When Should I Replace My Glucose Meter?
David T. Ahn, MD, responds
The best glucose monitor is the one that you actually put to use—whether you’ve had it for six months or six years. It’s better to use an older meter on a regular basis than to keep a state-of-the-art meter on a shelf collecting dust.
What To Know
Due to annual changes in health insurance plans, the cost of testing supplies for the exact same meter can vary dramatically from one year to another. If the cost of your supplies means you’re not checking your blood glucose as often as necessary, it’s time to look around for more affordable options.
First, make sure you know the brand of glucose meter strips with the lowest copay under your insurance plan. Paying attention to test strip cost is important because that’s where the bulk of the cost of blood glucose testing comes from. If your copay or co-insurance cost is high, consider other glucose meters that use low-priced test strips. Note that some store-brand meter systems might be cheaper per month without a prescription than what you would pay for prescribed strips your insurance carrier prefers. If test strip cost isn’t an issue, ask your doctor about any free meters available from the office.

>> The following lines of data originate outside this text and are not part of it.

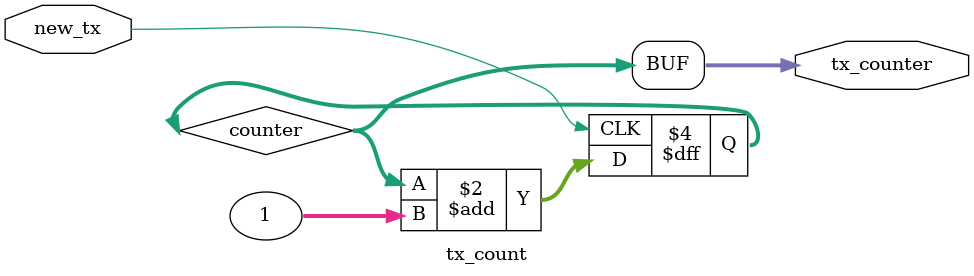
<source format=v>
`timescale 1ns / 1ps

module tx_count(
input wire new_tx,
output wire [31:0]tx_counter
);
    
reg [31:0]counter = 0;   

assign tx_counter = counter;

always @(posedge new_tx)
    begin
        counter <= counter+1;
    end
endmodule

</source>
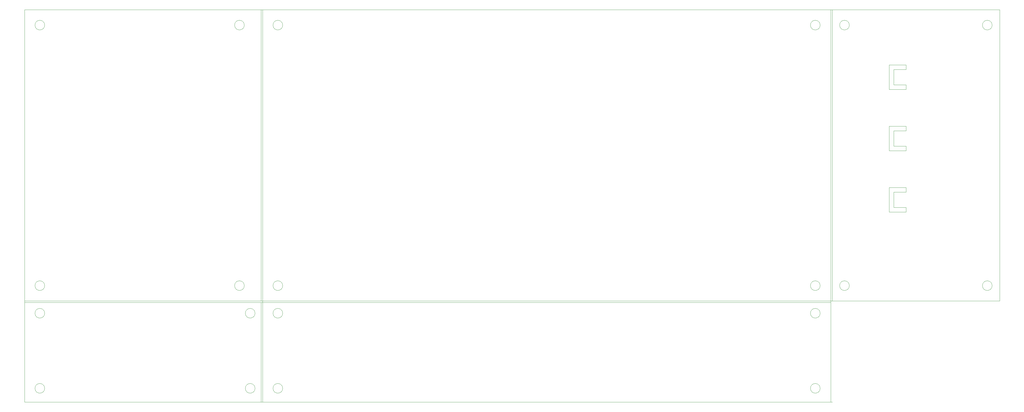
<source format=gbr>
%TF.GenerationSoftware,KiCad,Pcbnew,(5.1.12)-1*%
%TF.CreationDate,2022-04-06T16:59:54+05:30*%
%TF.ProjectId,Diet,44696574-2e6b-4696-9361-645f70636258,rev?*%
%TF.SameCoordinates,Original*%
%TF.FileFunction,Profile,NP*%
%FSLAX46Y46*%
G04 Gerber Fmt 4.6, Leading zero omitted, Abs format (unit mm)*
G04 Created by KiCad (PCBNEW (5.1.12)-1) date 2022-04-06 16:59:54*
%MOMM*%
%LPD*%
G01*
G04 APERTURE LIST*
%TA.AperFunction,Profile*%
%ADD10C,0.050000*%
%TD*%
G04 APERTURE END LIST*
D10*
X-44120000Y-163576000D02*
G75*
G03*
X-44120000Y-163576000I-1600000J0D01*
G01*
X-44120000Y-138684000D02*
G75*
G03*
X-44120000Y-138684000I-1600000J0D01*
G01*
X25476000Y-138684000D02*
G75*
G03*
X25476000Y-138684000I-1600000J0D01*
G01*
X25476000Y-163576000D02*
G75*
G03*
X25476000Y-163576000I-1600000J0D01*
G01*
X27432000Y-53340000D02*
X27432000Y-38100000D01*
X27432000Y-134112000D02*
X27432000Y-53340000D01*
X27432000Y-134620000D02*
X27432000Y-134112000D01*
X27432000Y-135128000D02*
X27432000Y-168148000D01*
X27940000Y-135128000D02*
X-50800000Y-135128000D01*
X216408000Y-168148000D02*
X215900000Y-168148000D01*
X-50800000Y-168148000D02*
X-50800000Y-167640000D01*
X27940000Y-168148000D02*
X-50800000Y-168148000D01*
X-50800000Y-134620000D02*
X-50800000Y-167640000D01*
X21920000Y-43180000D02*
G75*
G03*
X21920000Y-43180000I-1600000J0D01*
G01*
X21920000Y-43180000D02*
G75*
G03*
X21920000Y-43180000I-1600000J0D01*
G01*
X-44120000Y-43180000D02*
G75*
G03*
X-44120000Y-43180000I-1600000J0D01*
G01*
X-44120000Y-43180000D02*
G75*
G03*
X-44120000Y-43180000I-1600000J0D01*
G01*
X-44120000Y-129540000D02*
G75*
G03*
X-44120000Y-129540000I-1600000J0D01*
G01*
X-44120000Y-129540000D02*
G75*
G03*
X-44120000Y-129540000I-1600000J0D01*
G01*
X21920000Y-129540000D02*
G75*
G03*
X21920000Y-129540000I-1600000J0D01*
G01*
X21920000Y-129540000D02*
G75*
G03*
X21920000Y-129540000I-1600000J0D01*
G01*
X-50800000Y-134620000D02*
X27940000Y-134620000D01*
X-50800000Y-38100000D02*
X-50800000Y-134620000D01*
X27940000Y-38100000D02*
X-50800000Y-38100000D01*
X27940000Y-135128000D02*
X27940000Y-134620000D01*
X27940000Y-135128000D02*
X28448000Y-135128000D01*
X216408000Y-134620000D02*
X216408000Y-38100000D01*
X27940000Y-135128000D02*
X215900000Y-135128000D01*
X34620000Y-163576000D02*
G75*
G03*
X34620000Y-163576000I-1600000J0D01*
G01*
X34620000Y-138684000D02*
G75*
G03*
X34620000Y-138684000I-1600000J0D01*
G01*
X212420000Y-163576000D02*
G75*
G03*
X212420000Y-163576000I-1600000J0D01*
G01*
X212420000Y-138684000D02*
G75*
G03*
X212420000Y-138684000I-1600000J0D01*
G01*
X215900000Y-168148000D02*
X215900000Y-134620000D01*
X27940000Y-168148000D02*
X215900000Y-168148000D01*
X27940000Y-134620000D02*
X27940000Y-168148000D01*
X240792000Y-98552000D02*
X240792000Y-97028000D01*
X236728000Y-98552000D02*
X240792000Y-98552000D01*
X236728000Y-103632000D02*
X236728000Y-98552000D01*
X240792000Y-103632000D02*
X236728000Y-103632000D01*
X240792000Y-105156000D02*
X240792000Y-103632000D01*
X235204000Y-105156000D02*
X240792000Y-105156000D01*
X235204000Y-97028000D02*
X235204000Y-105156000D01*
X240792000Y-97028000D02*
X235204000Y-97028000D01*
X240792000Y-78232000D02*
X240792000Y-76708000D01*
X236728000Y-78232000D02*
X240792000Y-78232000D01*
X236728000Y-78740000D02*
X236728000Y-78232000D01*
X236728000Y-83312000D02*
X236728000Y-78740000D01*
X240792000Y-83312000D02*
X236728000Y-83312000D01*
X240792000Y-84836000D02*
X240792000Y-83312000D01*
X235204000Y-84836000D02*
X240792000Y-84836000D01*
X235204000Y-76708000D02*
X235204000Y-84836000D01*
X240792000Y-76708000D02*
X235204000Y-76708000D01*
X236728000Y-57912000D02*
X237236000Y-57912000D01*
X236728000Y-62992000D02*
X236728000Y-57912000D01*
X240792000Y-62992000D02*
X236728000Y-62992000D01*
X240792000Y-64516000D02*
X240792000Y-62992000D01*
X235204000Y-64516000D02*
X240792000Y-64516000D01*
X235204000Y-56388000D02*
X235204000Y-64516000D01*
X240792000Y-56388000D02*
X235204000Y-56388000D01*
X240792000Y-57912000D02*
X240792000Y-56388000D01*
X237236000Y-57912000D02*
X240792000Y-57912000D01*
X269316000Y-43180000D02*
G75*
G03*
X269316000Y-43180000I-1600000J0D01*
G01*
X222072000Y-43180000D02*
G75*
G03*
X222072000Y-43180000I-1600000J0D01*
G01*
X269316000Y-129540000D02*
G75*
G03*
X269316000Y-129540000I-1600000J0D01*
G01*
X222072000Y-129540000D02*
G75*
G03*
X222072000Y-129540000I-1600000J0D01*
G01*
X271780000Y-134620000D02*
X215900000Y-134620000D01*
X271780000Y-38100000D02*
X271780000Y-134620000D01*
X216154000Y-38100000D02*
X271780000Y-38100000D01*
X215900000Y-38100000D02*
X216154000Y-38100000D01*
X215900000Y-134620000D02*
X27940000Y-134620000D01*
X212420000Y-43180000D02*
G75*
G03*
X212420000Y-43180000I-1600000J0D01*
G01*
X34620000Y-43180000D02*
G75*
G03*
X34620000Y-43180000I-1600000J0D01*
G01*
X34620000Y-129540000D02*
G75*
G03*
X34620000Y-129540000I-1600000J0D01*
G01*
X34620000Y-129540000D02*
G75*
G03*
X34620000Y-129540000I-1600000J0D01*
G01*
X212420000Y-129540000D02*
G75*
G03*
X212420000Y-129540000I-1600000J0D01*
G01*
X27940000Y-134620000D02*
X27940000Y-38100000D01*
X215900000Y-38100000D02*
X215900000Y-134620000D01*
X27940000Y-38100000D02*
X215900000Y-38100000D01*
M02*

</source>
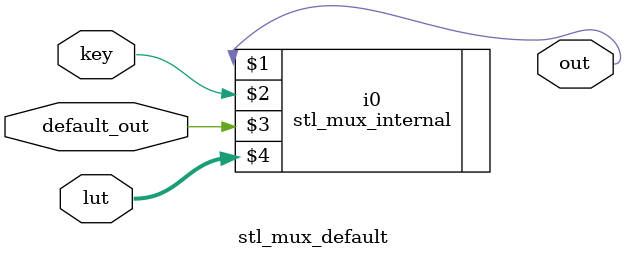
<source format=sv>
`include "config.sv"
module stl_mux_default #(NR_KEY = 2, KEY_LEN = 1, DATA_LEN = 1) (
	output [DATA_LEN-1:0] out,
	input [KEY_LEN-1:0] key,
	input [DATA_LEN-1:0] default_out,
	input [NR_KEY*(KEY_LEN + DATA_LEN)-1:0] lut
);

	stl_mux_internal #(NR_KEY, KEY_LEN, DATA_LEN, 1) i0 (out, key, default_out, lut);
	
endmodule

</source>
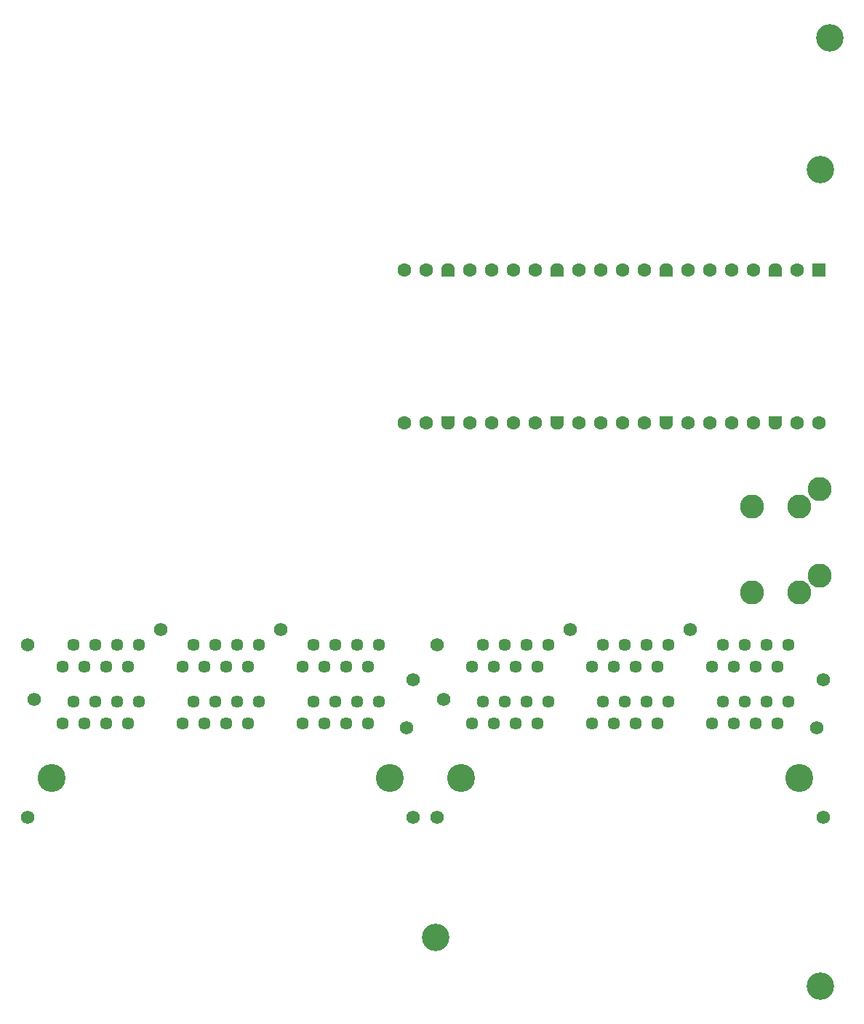
<source format=gbs>
%TF.GenerationSoftware,KiCad,Pcbnew,9.0.0*%
%TF.CreationDate,2025-03-16T14:08:26-07:00*%
%TF.ProjectId,elan_interface,656c616e-5f69-46e7-9465-72666163652e,rev?*%
%TF.SameCoordinates,Original*%
%TF.FileFunction,Soldermask,Bot*%
%TF.FilePolarity,Negative*%
%FSLAX46Y46*%
G04 Gerber Fmt 4.6, Leading zero omitted, Abs format (unit mm)*
G04 Created by KiCad (PCBNEW 9.0.0) date 2025-03-16 14:08:26*
%MOMM*%
%LPD*%
G01*
G04 APERTURE LIST*
G04 Aperture macros list*
%AMRoundRect*
0 Rectangle with rounded corners*
0 $1 Rounding radius*
0 $2 $3 $4 $5 $6 $7 $8 $9 X,Y pos of 4 corners*
0 Add a 4 corners polygon primitive as box body*
4,1,4,$2,$3,$4,$5,$6,$7,$8,$9,$2,$3,0*
0 Add four circle primitives for the rounded corners*
1,1,$1+$1,$2,$3*
1,1,$1+$1,$4,$5*
1,1,$1+$1,$6,$7*
1,1,$1+$1,$8,$9*
0 Add four rect primitives between the rounded corners*
20,1,$1+$1,$2,$3,$4,$5,0*
20,1,$1+$1,$4,$5,$6,$7,0*
20,1,$1+$1,$6,$7,$8,$9,0*
20,1,$1+$1,$8,$9,$2,$3,0*%
%AMFreePoly0*
4,1,37,0.603843,0.796157,0.639018,0.796157,0.711114,0.766294,0.766294,0.711114,0.796157,0.639018,0.796157,0.603843,0.800000,0.600000,0.800000,-0.600000,0.796157,-0.603843,0.796157,-0.639018,0.766294,-0.711114,0.711114,-0.766294,0.639018,-0.796157,0.603843,-0.796157,0.600000,-0.800000,0.000000,-0.800000,0.000000,-0.796148,-0.078414,-0.796148,-0.232228,-0.765552,-0.377117,-0.705537,
-0.507515,-0.618408,-0.618408,-0.507515,-0.705537,-0.377117,-0.765552,-0.232228,-0.796148,-0.078414,-0.796148,0.078414,-0.765552,0.232228,-0.705537,0.377117,-0.618408,0.507515,-0.507515,0.618408,-0.377117,0.705537,-0.232228,0.765552,-0.078414,0.796148,0.000000,0.796148,0.000000,0.800000,0.600000,0.800000,0.603843,0.796157,0.603843,0.796157,$1*%
%AMFreePoly1*
4,1,37,0.000000,0.796148,0.078414,0.796148,0.232228,0.765552,0.377117,0.705537,0.507515,0.618408,0.618408,0.507515,0.705537,0.377117,0.765552,0.232228,0.796148,0.078414,0.796148,-0.078414,0.765552,-0.232228,0.705537,-0.377117,0.618408,-0.507515,0.507515,-0.618408,0.377117,-0.705537,0.232228,-0.765552,0.078414,-0.796148,0.000000,-0.796148,0.000000,-0.800000,-0.600000,-0.800000,
-0.603843,-0.796157,-0.639018,-0.796157,-0.711114,-0.766294,-0.766294,-0.711114,-0.796157,-0.639018,-0.796157,-0.603843,-0.800000,-0.600000,-0.800000,0.600000,-0.796157,0.603843,-0.796157,0.639018,-0.766294,0.711114,-0.711114,0.766294,-0.639018,0.796157,-0.603843,0.796157,-0.600000,0.800000,0.000000,0.800000,0.000000,0.796148,0.000000,0.796148,$1*%
G04 Aperture macros list end*
%ADD10C,3.200000*%
%ADD11RoundRect,0.200000X-0.600000X0.600000X-0.600000X-0.600000X0.600000X-0.600000X0.600000X0.600000X0*%
%ADD12C,1.600000*%
%ADD13FreePoly0,270.000000*%
%ADD14FreePoly1,270.000000*%
%ADD15C,2.800000*%
%ADD16C,1.570000*%
%ADD17C,3.250000*%
%ADD18C,1.450000*%
G04 APERTURE END LIST*
D10*
%TO.C,H4*%
X201050000Y-20700000D03*
%TD*%
D11*
%TO.C,U1*%
X199820000Y-47720000D03*
D12*
X197280000Y-47720000D03*
D13*
X194740000Y-47720000D03*
D12*
X192200000Y-47720000D03*
X189660000Y-47720000D03*
X187120000Y-47720000D03*
X184580000Y-47720000D03*
D13*
X182040000Y-47720000D03*
D12*
X179500000Y-47720000D03*
X176960000Y-47720000D03*
X174420000Y-47720000D03*
X171880000Y-47720000D03*
D13*
X169340000Y-47720000D03*
D12*
X166800000Y-47720000D03*
X164260000Y-47720000D03*
X161720000Y-47720000D03*
X159180000Y-47720000D03*
D13*
X156640000Y-47720000D03*
D12*
X154100000Y-47720000D03*
X151560000Y-47720000D03*
X151560000Y-65500000D03*
X154100000Y-65500000D03*
D14*
X156640000Y-65500000D03*
D12*
X159180000Y-65500000D03*
X161720000Y-65500000D03*
X164260000Y-65500000D03*
X166800000Y-65500000D03*
D14*
X169340000Y-65500000D03*
D12*
X171880000Y-65500000D03*
X174420000Y-65500000D03*
X176960000Y-65500000D03*
X179500000Y-65500000D03*
D14*
X182040000Y-65500000D03*
D12*
X184580000Y-65500000D03*
X187120000Y-65500000D03*
X189660000Y-65500000D03*
X192200000Y-65500000D03*
D14*
X194740000Y-65500000D03*
D12*
X197280000Y-65500000D03*
X199820000Y-65500000D03*
%TD*%
D15*
%TO.C,J2*%
X192020000Y-85250000D03*
X199920000Y-83250000D03*
X197520000Y-85250000D03*
%TD*%
D10*
%TO.C,H2*%
X200000000Y-131000000D03*
%TD*%
D15*
%TO.C,J1*%
X192020000Y-75250000D03*
X199920000Y-73250000D03*
X197520000Y-75250000D03*
%TD*%
D16*
%TO.C,C3*%
X107645000Y-91360000D03*
X107645000Y-111420000D03*
X108405000Y-97710000D03*
D17*
X110435000Y-106850000D03*
D16*
X123135000Y-89580000D03*
X137105000Y-89580000D03*
D17*
X149805000Y-106850000D03*
D16*
X151835000Y-101010000D03*
X152595000Y-95420000D03*
X152595000Y-111420000D03*
D18*
X148535000Y-91360000D03*
X147265000Y-93900000D03*
X145995000Y-91360000D03*
X144725000Y-93900000D03*
X143455000Y-91360000D03*
X142185000Y-93900000D03*
X140915000Y-91360000D03*
X139645000Y-93900000D03*
X134565000Y-91360000D03*
X133295000Y-93900000D03*
X132025000Y-91360000D03*
X130755000Y-93900000D03*
X129485000Y-91360000D03*
X128215000Y-93900000D03*
X126945000Y-91360000D03*
X125675000Y-93900000D03*
X120595000Y-91360000D03*
X119325000Y-93900000D03*
X118055000Y-91360000D03*
X116785000Y-93900000D03*
X115515000Y-91360000D03*
X114245000Y-93900000D03*
X112975000Y-91360000D03*
X111705000Y-93900000D03*
X111705000Y-100500000D03*
X112975000Y-97960000D03*
X114245000Y-100500000D03*
X115515000Y-97960000D03*
X116785000Y-100500000D03*
X118055000Y-97960000D03*
X119325000Y-100500000D03*
X120595000Y-97960000D03*
X125675000Y-100500000D03*
X126945000Y-97960000D03*
X128215000Y-100500000D03*
X129485000Y-97960000D03*
X130755000Y-100500000D03*
X132025000Y-97960000D03*
X133295000Y-100500000D03*
X134565000Y-97960000D03*
X139645000Y-100500000D03*
X140915000Y-97960000D03*
X142185000Y-100500000D03*
X143455000Y-97960000D03*
X144725000Y-100500000D03*
X145995000Y-97960000D03*
X147265000Y-100500000D03*
X148535000Y-97960000D03*
%TD*%
D10*
%TO.C,H3*%
X200000000Y-36000000D03*
%TD*%
%TO.C,H1*%
X155150000Y-125400000D03*
%TD*%
D16*
%TO.C,C4*%
X155330000Y-91360000D03*
X155330000Y-111420000D03*
X156090000Y-97710000D03*
D17*
X158120000Y-106850000D03*
D16*
X170820000Y-89580000D03*
X184790000Y-89580000D03*
D17*
X197490000Y-106850000D03*
D16*
X199520000Y-101010000D03*
X200280000Y-95420000D03*
X200280000Y-111420000D03*
D18*
X196220000Y-91360000D03*
X194950000Y-93900000D03*
X193680000Y-91360000D03*
X192410000Y-93900000D03*
X191140000Y-91360000D03*
X189870000Y-93900000D03*
X188600000Y-91360000D03*
X187330000Y-93900000D03*
X182250000Y-91360000D03*
X180980000Y-93900000D03*
X179710000Y-91360000D03*
X178440000Y-93900000D03*
X177170000Y-91360000D03*
X175900000Y-93900000D03*
X174630000Y-91360000D03*
X173360000Y-93900000D03*
X168280000Y-91360000D03*
X167010000Y-93900000D03*
X165740000Y-91360000D03*
X164470000Y-93900000D03*
X163200000Y-91360000D03*
X161930000Y-93900000D03*
X160660000Y-91360000D03*
X159390000Y-93900000D03*
X159390000Y-100500000D03*
X160660000Y-97960000D03*
X161930000Y-100500000D03*
X163200000Y-97960000D03*
X164470000Y-100500000D03*
X165740000Y-97960000D03*
X167010000Y-100500000D03*
X168280000Y-97960000D03*
X173360000Y-100500000D03*
X174630000Y-97960000D03*
X175900000Y-100500000D03*
X177170000Y-97960000D03*
X178440000Y-100500000D03*
X179710000Y-97960000D03*
X180980000Y-100500000D03*
X182250000Y-97960000D03*
X187330000Y-100500000D03*
X188600000Y-97960000D03*
X189870000Y-100500000D03*
X191140000Y-97960000D03*
X192410000Y-100500000D03*
X193680000Y-97960000D03*
X194950000Y-100500000D03*
X196220000Y-97960000D03*
%TD*%
M02*

</source>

There’s more to meters than just measuring glucose. Improvements over the years have focused on saving time and easing the burden of daily diabetes management. Generally, newer meters provide readings more quickly, require less blood, and don’t require coding each time you open a new vial of test strips.
In addition, newer glucose meters allow people to transmit their readings wirelessly to smartphone apps and share their diabetes data with their support network. These apps also help users see and better understand trends, such as glucose levels before or after a meal or during exercise.
Find Out More
The accuracy and reliability of your meter is a big deal. Unfortunately, there is no agreement about which meter is the most accurate, and accuracy of test strips can vary from batch to batch. It’s generally accepted that most products put on the market by established meter companies in the last five years are fairly trustworthy.
Individual meters can go bad over time. If you have concerns about the accuracy of your meter, consider getting a new one. Check that your meter is working with its strips by using the meter’s control solution (your pharmacist can order the solution). Run a test with the solution as you would your blood and check that the reading is in line with the known glucose concentration of the solution; check your meter user’s guide for specific instructions. If you need help, ask your provider.
It may be time to replace or upgrade your meter to a newer model if it’s older than five years and you can get one with a lower monthly cost, increased accuracy, and with features such as a smartphone app. Keep in mind, however, that using your meter—old or new—is more important than the brand or model you own.
David T. Ahn, MD, is an endocrinologist with the University of California–Los Angeles Medical Center.